Sometimes the primary key of a table may not be unique, defining an index on a single column as such will not be the most optimal use of an index. This is because if we define an index over a non-unique column, it will have to do a less performant RANGE SCAN instead of UNIQUE SCAN to access all the results. In this case, we can define an index over multiple columns over which uniqueness is guaranteed. Such an index is called a Concatenated Index. e.g. we can have our primary key defined as (
employee_id + sub_division_id), and can define an index over these two columns.
Hence, a unique scan happens for a query like:
SELECT first_name, last_name FROM employees WHERE employee_id = 123 AND subsidiary_id = 30
But, now if we want to search over a single column like below:
SELECT first_name, last_name FROM employees WHERE subsidiary_id = 20
Here, the index will not be useful, and instead, a FULL TABLE SCAN will be done.
For making the above query use an index, we can define the index in reverse order of columns (
subsidiary_id + employee_id). Now, all the nodes with the same
subsidiary_id are next to each other in the index, and hence the database can use the index now.
Use Concatenated Index:
- When uniqueness is guaranteed over multiple columns.
- When search is done using the leftmost columns.

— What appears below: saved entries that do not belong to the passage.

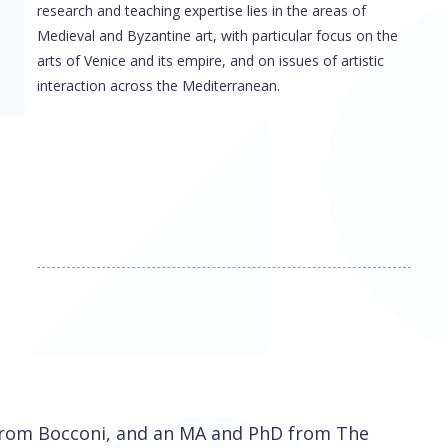
research and teaching expertise lies in the areas of
Medieval and Byzantine art, with particular focus on the
arts of Venice and its empire, and on issues of artistic
interaction across the Mediterranean.
 from Bocconi, and an MA and PhD from The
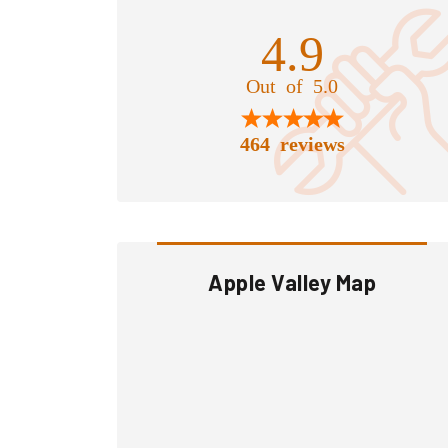
4.9
Out of 5.0
464 reviews
Apple Valley Map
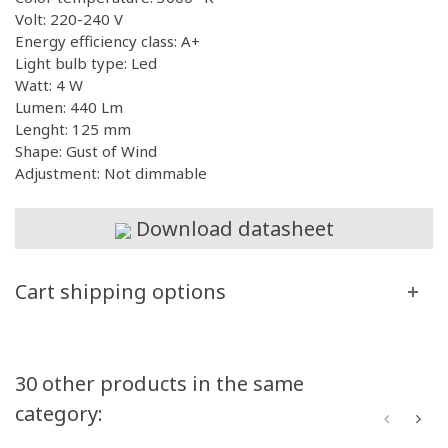
Volt: 220-240 V
Energy efficiency class: A+
Light bulb type: Led
Watt: 4 W
Lumen: 440 Lm
Lenght: 125 mm
Shape: Gust of Wind
Adjustment: Not dimmable
Download datasheet
Cart shipping options
30 other products in the same
category:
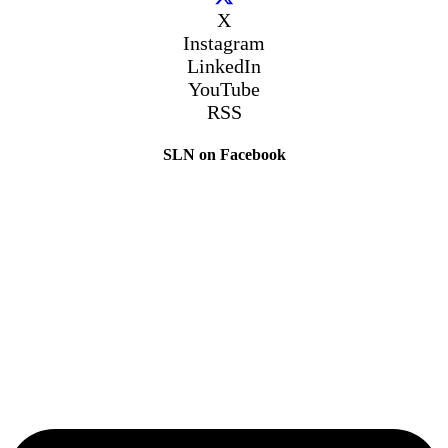
X
Instagram
LinkedIn
YouTube
RSS
SLN on Facebook
The Sibling Leadership Network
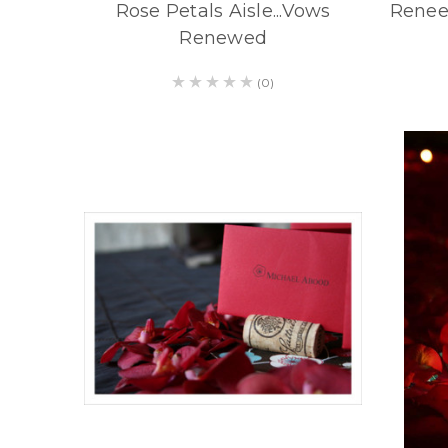
Rose Petals Aisle...Vows
Renee
Renewed
(0)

An index with three columns can be used when searching for the first column, when searching with the first two columns together, and when searching using all columns.
- Over creating multiple indexes to save space.
- To save maintenance overhead. The fewer indexes a table has, the better
Hence it is important to not only know how an index works, but also to know what will be the most frequently used queries, to be able to define an index that will actually be useful.